Sukuk issues volumes will reach $50 billion to $55 billion in 2016, according to Standard & Poor’s estimates.
“We estimate Islamic finance assets were worth about $2.1 trillion at year-end 2015, compared with more than $7 trillion of cumulative GDP of the economies of the OIC countries at the same date,” the rating agency said in a report on Monday.
It said that Islamic finance could contribute to meeting some of the sustainable development goals adopted by the UN General Assembly under its 2030 agenda.
Agreed on in September 2015, the UN General Assembly set 17 sustainable development goals or SDGs, and 169 measurable targets centered on five pillars: people, planet, prosperity, peace, and partnership.

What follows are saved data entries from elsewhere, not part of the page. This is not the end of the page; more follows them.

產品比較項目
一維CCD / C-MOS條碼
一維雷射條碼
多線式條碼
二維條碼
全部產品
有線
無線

The UN has stressed that striving for sustainable development will require a revitalized global partnership between all stakeholders.

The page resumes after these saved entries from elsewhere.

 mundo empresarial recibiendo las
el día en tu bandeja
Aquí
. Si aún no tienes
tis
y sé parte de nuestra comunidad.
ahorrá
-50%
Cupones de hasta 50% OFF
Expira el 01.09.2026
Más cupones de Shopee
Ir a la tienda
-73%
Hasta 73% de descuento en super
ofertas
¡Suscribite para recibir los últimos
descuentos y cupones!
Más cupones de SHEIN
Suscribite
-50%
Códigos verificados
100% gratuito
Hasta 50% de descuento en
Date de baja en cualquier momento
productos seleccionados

“Islamic finance could play a role – a modest one at least – in meeting some of the SDGs, particularly those that are in line with the core principles of Islamic finance,” said Mohamed Damak, Standard & Poor’s global head of Islamic finance.
Some Sukuk issues by global multilateral lending institutions over the past few years illustrate this point, although their overall amount remains small compared with multilateral lending institutions (MLIs) conventional debt issuance. “Still, Islamic finance will likely remain a moderate contributor due to the industry’s small size and the issues it has yet to resolve to unlock its global potential,” added Damak.
Assuming the industry continues its efforts to improve standardization and reduce the usual timeframe for issuing Sukuk, Islamic finance could attract new issuers such as MLIs or governments that might see the industry as a way to diversify their investors’ base and fund their SDG agendas.